How do AI agents respect robots.txt?

Question

Accepted Answer

AI agents should respect robots.txt the same way well-behaved web crawlers do: **fetch `/robots.txt` from each origin before crawling, parse the `User-agent: *` and `User-agent: <yourbot>` rules, and skip any path with a matching `Disallow:` directive**. AgentFetch handles this automatically — every `fetch_url` call first checks an in-memory robots.txt cache (refreshed every 24 hours per origin), and returns a structured `robots_disallowed` error if the target path is blocked. You can override via `respect_robots=false` per call, but this should be reserved for owner-verified scraping of your own properties or content where you have explicit license. The 2024-2025 wave of AI training scrapers (GPTBot, ClaudeBot, PerplexityBot, Google-Extended) made robots.txt politically salient: most major publishers now explicitly block AI training crawlers and many also block on-demand fetchers.

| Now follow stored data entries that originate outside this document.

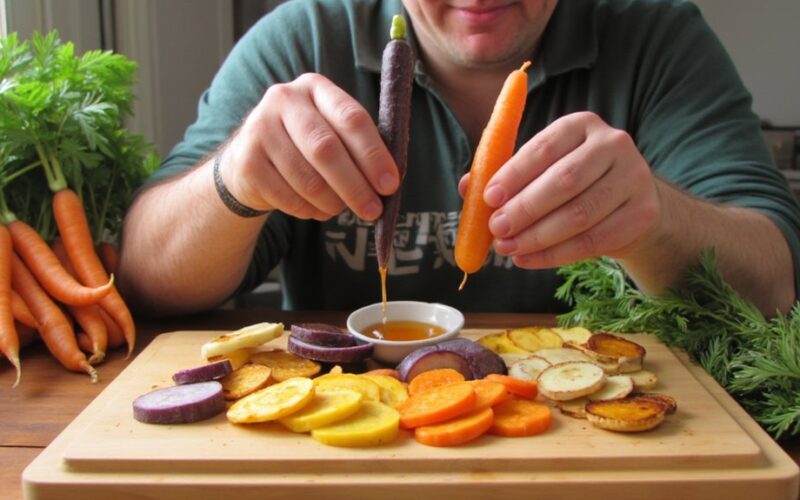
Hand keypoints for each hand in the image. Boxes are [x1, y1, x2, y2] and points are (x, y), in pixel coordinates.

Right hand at [220, 73, 398, 220]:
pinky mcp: (245, 161)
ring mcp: (259, 128)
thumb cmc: (306, 147)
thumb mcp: (332, 134)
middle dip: (355, 186)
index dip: (374, 154)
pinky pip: (287, 197)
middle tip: (373, 210)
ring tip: (341, 210)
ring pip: (308, 179)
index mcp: (316, 87)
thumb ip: (359, 150)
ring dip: (332, 203)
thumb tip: (388, 183)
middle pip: (326, 149)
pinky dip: (309, 211)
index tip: (390, 184)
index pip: (351, 118)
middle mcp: (284, 99)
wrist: (251, 160)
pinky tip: (315, 210)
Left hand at [475, 111, 661, 267]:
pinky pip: (594, 240)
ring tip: (507, 249)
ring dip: (537, 237)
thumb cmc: (572, 182)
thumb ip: (505, 175)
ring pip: (579, 214)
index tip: (488, 198)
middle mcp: (613, 144)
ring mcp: (634, 177)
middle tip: (496, 229)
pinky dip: (555, 254)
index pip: (544, 147)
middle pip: (564, 181)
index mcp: (581, 125)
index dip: (514, 174)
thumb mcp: (540, 170)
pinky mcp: (642, 213)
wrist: (628, 202)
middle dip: (524, 209)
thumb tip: (467, 187)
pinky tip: (528, 259)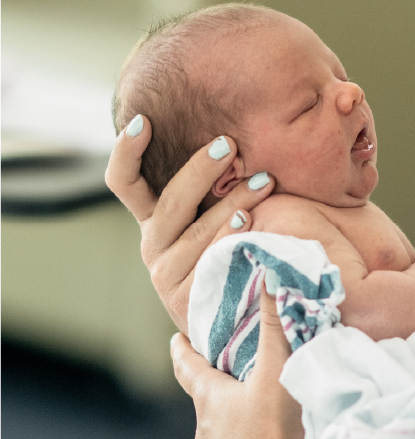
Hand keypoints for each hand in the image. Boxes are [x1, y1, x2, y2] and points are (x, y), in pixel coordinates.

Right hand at [105, 115, 274, 330]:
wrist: (231, 319)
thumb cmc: (230, 249)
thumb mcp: (213, 215)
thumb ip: (215, 184)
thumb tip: (234, 136)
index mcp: (155, 219)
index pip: (125, 182)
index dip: (126, 151)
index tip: (142, 119)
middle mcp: (154, 244)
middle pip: (171, 201)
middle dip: (200, 169)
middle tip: (229, 144)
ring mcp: (167, 274)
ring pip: (199, 231)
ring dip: (234, 202)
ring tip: (265, 181)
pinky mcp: (186, 300)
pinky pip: (213, 261)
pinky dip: (232, 240)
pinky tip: (252, 224)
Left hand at [171, 288, 315, 438]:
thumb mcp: (277, 373)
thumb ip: (275, 326)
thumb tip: (270, 277)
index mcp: (211, 400)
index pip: (189, 366)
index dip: (184, 349)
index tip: (176, 337)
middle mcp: (207, 431)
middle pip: (209, 400)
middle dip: (221, 384)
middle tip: (236, 370)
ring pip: (224, 433)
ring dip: (239, 421)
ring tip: (263, 412)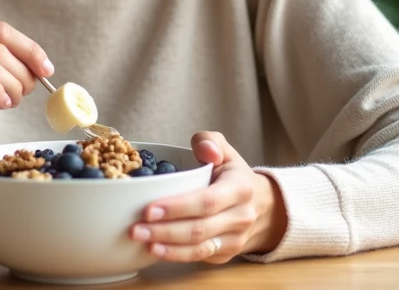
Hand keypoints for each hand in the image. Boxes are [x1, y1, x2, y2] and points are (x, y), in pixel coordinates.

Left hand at [129, 131, 287, 262]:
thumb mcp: (226, 151)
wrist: (262, 206)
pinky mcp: (226, 254)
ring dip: (168, 247)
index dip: (177, 207)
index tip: (148, 209)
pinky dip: (176, 255)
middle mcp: (240, 216)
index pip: (206, 201)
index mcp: (239, 188)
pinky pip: (200, 257)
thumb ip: (210, 141)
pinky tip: (156, 249)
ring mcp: (235, 239)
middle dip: (164, 230)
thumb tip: (206, 151)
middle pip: (199, 229)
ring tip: (142, 241)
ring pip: (199, 248)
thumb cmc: (234, 176)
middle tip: (135, 228)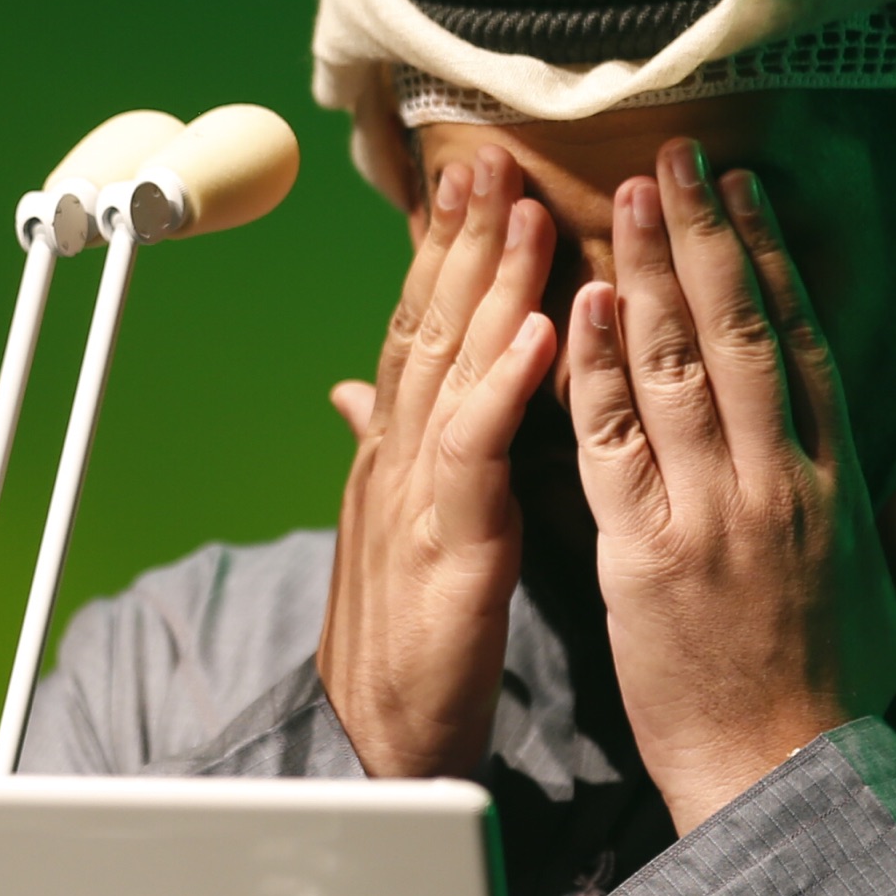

AgentFetch identifies as `AgentFetchBot/1.0 (+https://www.agentfetch.dev/bot)` by default, separating it from training scrapers — many publishers allow on-demand agent fetches while blocking training. For agents acting on behalf of a logged-in user (e.g., "summarize this article I'm reading"), robots.txt is less restrictive — the user has the same right of access as a browser. The defensible posture: respect robots.txt by default, document the override path for legitimate use cases, never crawl at scale against an explicit Disallow.